SSI-funded Research featured in SCOTUS filing
Data from the first National Sports and Society Survey, funded by the Sports and Society Initiative and executed by SSI Research Chair Dr. Chris Knoester (pictured) and faculty affiliate Dr. B. David Ridpath, was used in the Players' Associations filing brief in Alston v. NCAA case decided recently before the Supreme Court of the United States.
The court unanimously ruled in that case that the NCAA can’t enforce certain rules limiting the education-related benefits colleges offer athletes.

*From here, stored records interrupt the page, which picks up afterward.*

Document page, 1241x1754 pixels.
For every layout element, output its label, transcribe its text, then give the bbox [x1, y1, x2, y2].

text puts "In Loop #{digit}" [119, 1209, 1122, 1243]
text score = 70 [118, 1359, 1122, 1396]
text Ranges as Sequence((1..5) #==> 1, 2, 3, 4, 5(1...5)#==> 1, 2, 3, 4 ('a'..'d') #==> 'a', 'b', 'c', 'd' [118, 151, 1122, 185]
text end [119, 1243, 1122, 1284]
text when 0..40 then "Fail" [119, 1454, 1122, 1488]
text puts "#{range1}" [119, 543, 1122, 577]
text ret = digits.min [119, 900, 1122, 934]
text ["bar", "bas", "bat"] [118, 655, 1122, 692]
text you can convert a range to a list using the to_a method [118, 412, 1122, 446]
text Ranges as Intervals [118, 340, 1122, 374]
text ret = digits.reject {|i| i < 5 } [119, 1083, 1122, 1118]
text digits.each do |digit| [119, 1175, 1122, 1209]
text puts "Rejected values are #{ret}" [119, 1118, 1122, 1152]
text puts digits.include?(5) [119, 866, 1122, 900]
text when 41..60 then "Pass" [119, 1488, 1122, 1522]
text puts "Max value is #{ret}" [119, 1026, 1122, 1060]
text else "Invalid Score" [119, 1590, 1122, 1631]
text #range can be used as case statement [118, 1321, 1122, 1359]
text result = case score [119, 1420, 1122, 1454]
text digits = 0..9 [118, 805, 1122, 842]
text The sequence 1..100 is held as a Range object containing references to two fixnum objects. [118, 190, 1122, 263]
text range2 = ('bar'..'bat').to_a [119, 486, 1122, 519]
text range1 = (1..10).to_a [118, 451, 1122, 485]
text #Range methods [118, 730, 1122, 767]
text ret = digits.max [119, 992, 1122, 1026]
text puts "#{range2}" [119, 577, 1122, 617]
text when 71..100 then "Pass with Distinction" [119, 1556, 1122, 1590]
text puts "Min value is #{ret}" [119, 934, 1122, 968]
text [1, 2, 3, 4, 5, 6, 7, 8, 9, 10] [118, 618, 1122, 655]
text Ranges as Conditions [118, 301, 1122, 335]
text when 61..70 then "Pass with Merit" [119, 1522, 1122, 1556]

The brief stated, "To the contrary, the district court correctly found that eliminating restrictions on education-related benefits would “only reinforce consumers’ perception of student-athletes as students, thereby preserving demand.” Pet. App. 43a. Consumer demand did not wane after the NCAA itself loosened restrictions on other education-related benefits. Id. at 20a, 36a. And the latest research reveals that a majority of American adults support allowing college athletes to be paid and that “support appears to be highest among passionate sports fans.” Chris Knoester & B. David Ridpath, Should College Athletes Be Allowed to Be Paid? A Public Opinion Analysis, Soc. of Sport J. 8, 11 (2020).
"In other words, college sports are distinct because “student-athletes are, in fact, students,” not because they are unpaid."